**Aim of the exercise**:
Take the entries below and print only the lines from the one with "left shoulder: (552, 175)" through the one with "right shoulder: (308, 480)", exactly as they stand, both ends included.

**Records for processing**:
++++++++

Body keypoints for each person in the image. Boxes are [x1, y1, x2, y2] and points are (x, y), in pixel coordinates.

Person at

++++++++

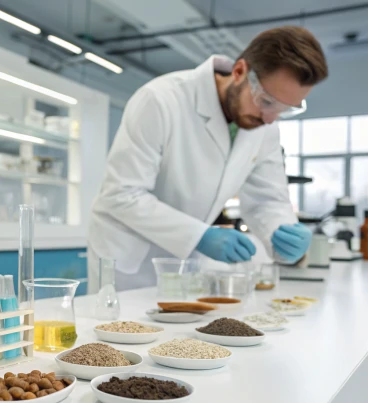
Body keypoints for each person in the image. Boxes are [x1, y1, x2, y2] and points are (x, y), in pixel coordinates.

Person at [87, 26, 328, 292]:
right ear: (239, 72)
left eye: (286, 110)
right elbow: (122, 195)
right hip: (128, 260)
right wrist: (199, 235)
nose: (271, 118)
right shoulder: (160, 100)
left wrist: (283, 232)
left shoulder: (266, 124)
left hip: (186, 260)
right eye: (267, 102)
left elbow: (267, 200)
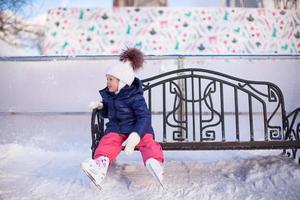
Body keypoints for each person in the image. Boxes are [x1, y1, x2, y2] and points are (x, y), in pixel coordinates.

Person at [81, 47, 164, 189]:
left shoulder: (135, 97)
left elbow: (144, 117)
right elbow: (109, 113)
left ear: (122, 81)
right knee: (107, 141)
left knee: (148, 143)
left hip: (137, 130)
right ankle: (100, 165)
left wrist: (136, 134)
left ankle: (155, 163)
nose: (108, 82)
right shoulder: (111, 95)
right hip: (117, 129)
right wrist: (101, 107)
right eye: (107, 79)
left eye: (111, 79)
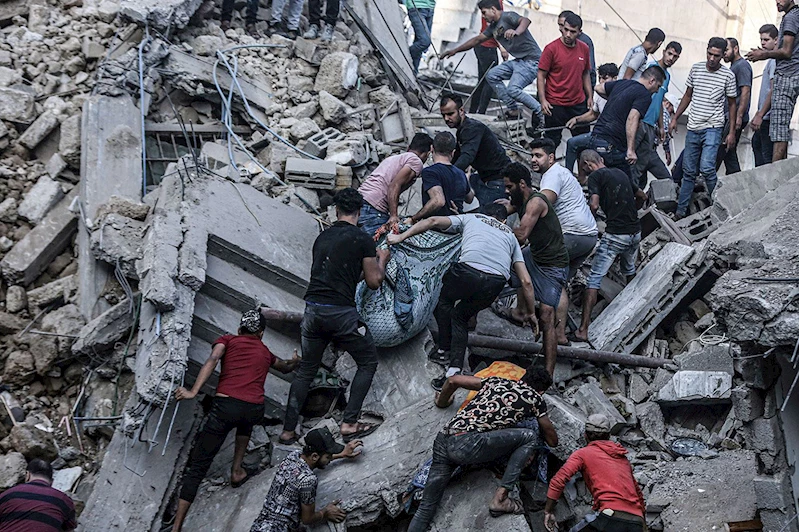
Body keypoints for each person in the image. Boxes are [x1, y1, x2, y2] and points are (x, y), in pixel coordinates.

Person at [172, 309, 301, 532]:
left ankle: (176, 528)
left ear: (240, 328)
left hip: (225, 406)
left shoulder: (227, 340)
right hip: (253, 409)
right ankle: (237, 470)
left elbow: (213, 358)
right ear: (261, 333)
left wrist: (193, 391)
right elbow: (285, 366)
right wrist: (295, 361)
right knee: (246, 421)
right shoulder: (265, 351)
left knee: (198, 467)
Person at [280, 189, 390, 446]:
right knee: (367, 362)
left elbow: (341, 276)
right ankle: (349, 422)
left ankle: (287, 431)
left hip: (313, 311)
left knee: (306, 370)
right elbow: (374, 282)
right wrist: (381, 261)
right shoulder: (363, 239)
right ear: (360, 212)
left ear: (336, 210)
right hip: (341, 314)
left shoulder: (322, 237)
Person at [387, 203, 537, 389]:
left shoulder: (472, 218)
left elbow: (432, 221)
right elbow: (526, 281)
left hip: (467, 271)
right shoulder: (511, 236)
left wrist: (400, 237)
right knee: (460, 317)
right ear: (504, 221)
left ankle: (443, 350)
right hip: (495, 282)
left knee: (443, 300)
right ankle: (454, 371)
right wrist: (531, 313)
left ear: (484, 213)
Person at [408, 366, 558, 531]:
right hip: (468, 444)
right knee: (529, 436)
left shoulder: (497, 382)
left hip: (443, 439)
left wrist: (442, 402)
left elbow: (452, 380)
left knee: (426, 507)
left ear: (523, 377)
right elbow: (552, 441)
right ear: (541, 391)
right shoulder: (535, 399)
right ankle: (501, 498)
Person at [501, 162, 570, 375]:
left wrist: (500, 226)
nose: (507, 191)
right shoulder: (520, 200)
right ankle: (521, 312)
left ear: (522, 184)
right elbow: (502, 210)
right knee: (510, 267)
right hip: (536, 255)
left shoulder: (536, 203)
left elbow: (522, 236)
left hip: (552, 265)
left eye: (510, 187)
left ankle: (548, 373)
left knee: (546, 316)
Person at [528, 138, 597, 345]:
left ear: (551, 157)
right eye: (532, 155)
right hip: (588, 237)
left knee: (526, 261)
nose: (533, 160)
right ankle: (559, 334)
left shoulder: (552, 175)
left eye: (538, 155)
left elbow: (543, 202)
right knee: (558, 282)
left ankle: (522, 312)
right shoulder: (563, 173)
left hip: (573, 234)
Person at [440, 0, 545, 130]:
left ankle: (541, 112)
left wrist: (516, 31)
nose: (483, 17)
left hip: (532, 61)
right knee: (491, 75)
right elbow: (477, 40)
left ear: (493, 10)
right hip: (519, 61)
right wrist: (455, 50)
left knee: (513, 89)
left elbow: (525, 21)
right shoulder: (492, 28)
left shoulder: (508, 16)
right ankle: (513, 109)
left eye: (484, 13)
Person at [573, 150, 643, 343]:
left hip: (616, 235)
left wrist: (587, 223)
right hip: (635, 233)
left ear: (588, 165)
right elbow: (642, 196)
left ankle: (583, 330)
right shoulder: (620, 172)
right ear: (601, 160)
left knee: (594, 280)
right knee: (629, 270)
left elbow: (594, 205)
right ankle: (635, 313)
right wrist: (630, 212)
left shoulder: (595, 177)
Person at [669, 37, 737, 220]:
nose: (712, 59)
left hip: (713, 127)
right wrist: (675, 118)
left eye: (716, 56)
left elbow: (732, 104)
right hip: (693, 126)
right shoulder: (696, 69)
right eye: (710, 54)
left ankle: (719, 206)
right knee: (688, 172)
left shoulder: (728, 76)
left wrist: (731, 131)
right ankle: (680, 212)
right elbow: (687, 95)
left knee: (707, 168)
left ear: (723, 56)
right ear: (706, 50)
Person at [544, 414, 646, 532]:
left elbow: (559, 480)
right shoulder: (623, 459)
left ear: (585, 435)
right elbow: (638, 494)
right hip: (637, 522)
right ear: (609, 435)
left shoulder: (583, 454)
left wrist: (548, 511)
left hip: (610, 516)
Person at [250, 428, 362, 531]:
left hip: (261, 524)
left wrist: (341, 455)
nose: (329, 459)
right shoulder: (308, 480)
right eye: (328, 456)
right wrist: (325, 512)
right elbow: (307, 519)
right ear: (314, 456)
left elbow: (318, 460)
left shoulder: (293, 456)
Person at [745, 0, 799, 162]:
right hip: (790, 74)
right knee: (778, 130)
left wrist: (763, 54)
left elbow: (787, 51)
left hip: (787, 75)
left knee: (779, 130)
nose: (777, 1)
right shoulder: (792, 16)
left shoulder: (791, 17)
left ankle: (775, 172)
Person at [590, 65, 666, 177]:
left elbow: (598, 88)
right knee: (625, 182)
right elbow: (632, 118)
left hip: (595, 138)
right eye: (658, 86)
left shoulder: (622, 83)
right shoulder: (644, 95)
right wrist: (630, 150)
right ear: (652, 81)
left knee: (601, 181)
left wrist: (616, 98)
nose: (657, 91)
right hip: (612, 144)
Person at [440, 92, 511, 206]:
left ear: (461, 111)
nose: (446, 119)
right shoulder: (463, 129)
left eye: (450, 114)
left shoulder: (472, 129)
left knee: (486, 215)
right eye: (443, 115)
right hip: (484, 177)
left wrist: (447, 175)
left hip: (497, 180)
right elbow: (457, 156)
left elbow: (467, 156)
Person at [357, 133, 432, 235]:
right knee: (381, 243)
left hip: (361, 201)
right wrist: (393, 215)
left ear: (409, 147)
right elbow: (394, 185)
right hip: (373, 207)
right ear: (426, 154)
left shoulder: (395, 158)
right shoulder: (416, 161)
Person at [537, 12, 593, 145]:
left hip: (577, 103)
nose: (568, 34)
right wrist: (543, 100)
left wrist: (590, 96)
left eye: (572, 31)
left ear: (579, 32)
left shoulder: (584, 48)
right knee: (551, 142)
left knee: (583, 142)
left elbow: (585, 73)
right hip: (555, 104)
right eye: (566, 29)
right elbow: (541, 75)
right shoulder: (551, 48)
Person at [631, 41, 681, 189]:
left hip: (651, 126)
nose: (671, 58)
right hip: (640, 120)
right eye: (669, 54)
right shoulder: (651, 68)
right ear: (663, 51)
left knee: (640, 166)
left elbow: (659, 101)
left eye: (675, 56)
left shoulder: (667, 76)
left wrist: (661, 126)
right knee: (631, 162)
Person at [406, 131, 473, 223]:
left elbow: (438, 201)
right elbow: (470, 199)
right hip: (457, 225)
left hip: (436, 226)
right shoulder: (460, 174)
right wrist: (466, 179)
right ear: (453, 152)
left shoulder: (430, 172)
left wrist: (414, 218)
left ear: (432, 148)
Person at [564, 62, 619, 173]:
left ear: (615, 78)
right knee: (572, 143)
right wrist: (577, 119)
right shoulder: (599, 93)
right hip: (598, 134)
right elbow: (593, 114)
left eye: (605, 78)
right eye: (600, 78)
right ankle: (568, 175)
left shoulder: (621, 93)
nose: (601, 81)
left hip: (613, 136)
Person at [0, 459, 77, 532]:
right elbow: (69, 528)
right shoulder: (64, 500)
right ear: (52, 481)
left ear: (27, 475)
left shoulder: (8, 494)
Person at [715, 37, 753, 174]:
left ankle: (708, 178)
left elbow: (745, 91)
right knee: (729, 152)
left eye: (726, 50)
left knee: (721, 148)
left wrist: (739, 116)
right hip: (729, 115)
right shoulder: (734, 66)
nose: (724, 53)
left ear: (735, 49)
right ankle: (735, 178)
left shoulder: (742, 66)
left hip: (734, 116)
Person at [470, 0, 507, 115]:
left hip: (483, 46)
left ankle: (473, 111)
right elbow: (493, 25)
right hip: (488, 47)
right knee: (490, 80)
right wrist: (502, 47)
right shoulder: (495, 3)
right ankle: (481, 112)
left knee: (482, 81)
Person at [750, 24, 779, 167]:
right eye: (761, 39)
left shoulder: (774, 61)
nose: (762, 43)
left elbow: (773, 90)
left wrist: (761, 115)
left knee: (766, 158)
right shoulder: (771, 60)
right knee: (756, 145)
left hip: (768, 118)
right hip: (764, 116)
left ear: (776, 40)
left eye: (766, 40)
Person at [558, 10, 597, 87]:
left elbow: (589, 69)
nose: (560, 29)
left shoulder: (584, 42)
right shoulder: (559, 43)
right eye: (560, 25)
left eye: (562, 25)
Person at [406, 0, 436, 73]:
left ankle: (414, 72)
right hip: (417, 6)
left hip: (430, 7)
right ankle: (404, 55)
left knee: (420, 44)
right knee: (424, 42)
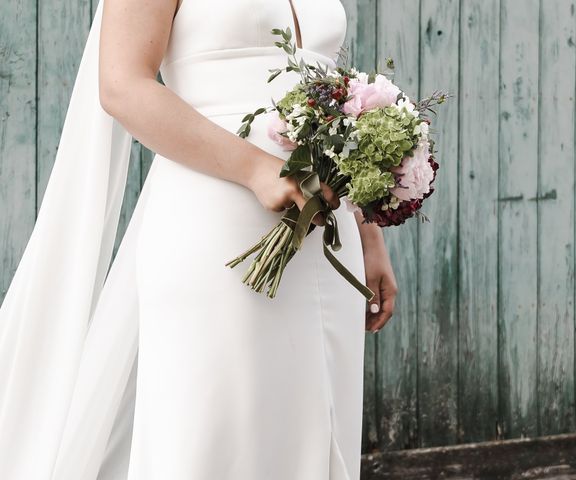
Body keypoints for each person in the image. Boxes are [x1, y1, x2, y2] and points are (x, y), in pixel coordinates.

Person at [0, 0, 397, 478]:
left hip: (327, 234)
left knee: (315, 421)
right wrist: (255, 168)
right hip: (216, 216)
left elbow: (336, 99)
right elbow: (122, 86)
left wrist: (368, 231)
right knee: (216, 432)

++++++++

**Your response**:
left shoulder: (552, 175)
left eye: (538, 155)
left elbow: (543, 202)
right knee: (558, 282)
left ankle: (522, 312)
right shoulder: (563, 173)
left hip: (573, 234)
Person at [440, 0, 545, 130]:
left ankle: (541, 112)
left wrist: (516, 31)
nose: (483, 17)
left hip: (532, 61)
right knee: (491, 75)
right elbow: (477, 40)
left ear: (493, 10)
right hip: (519, 61)
right wrist: (455, 50)
left knee: (513, 89)
left elbow: (525, 21)
right shoulder: (492, 28)
left shoulder: (508, 16)
right ankle: (513, 109)
left eye: (484, 13)
Person at [573, 150, 643, 343]:
left hip: (616, 235)
left wrist: (587, 223)
right hip: (635, 233)
left ear: (588, 165)
right elbow: (642, 196)
left ankle: (583, 330)
right shoulder: (620, 172)
right ear: (601, 160)
left knee: (594, 280)
right knee: (629, 270)
left elbow: (594, 205)
right ankle: (635, 313)
right wrist: (630, 212)
left shoulder: (595, 177)
Person at [669, 37, 737, 220]:
nose: (712, 59)
left hip: (713, 127)
right wrist: (675, 118)
left eye: (716, 56)
left elbow: (732, 104)
right hip: (693, 126)
right shoulder: (696, 69)
right eye: (710, 54)
left ankle: (719, 206)
right knee: (688, 172)
left shoulder: (728, 76)
left wrist: (731, 131)
right ankle: (680, 212)
right elbow: (687, 95)
left knee: (707, 168)
left ear: (723, 56)
right ear: (706, 50)
Person at [544, 414, 646, 532]:
left elbow: (559, 480)
right shoulder: (623, 459)
left ear: (585, 435)
right elbow: (638, 494)
right hip: (637, 522)
right ear: (609, 435)
left shoulder: (583, 454)
left wrist: (548, 511)
left hip: (610, 516)
Person at [250, 428, 362, 531]:
left hip: (261, 524)
left wrist: (341, 455)
nose: (329, 459)
right shoulder: (308, 480)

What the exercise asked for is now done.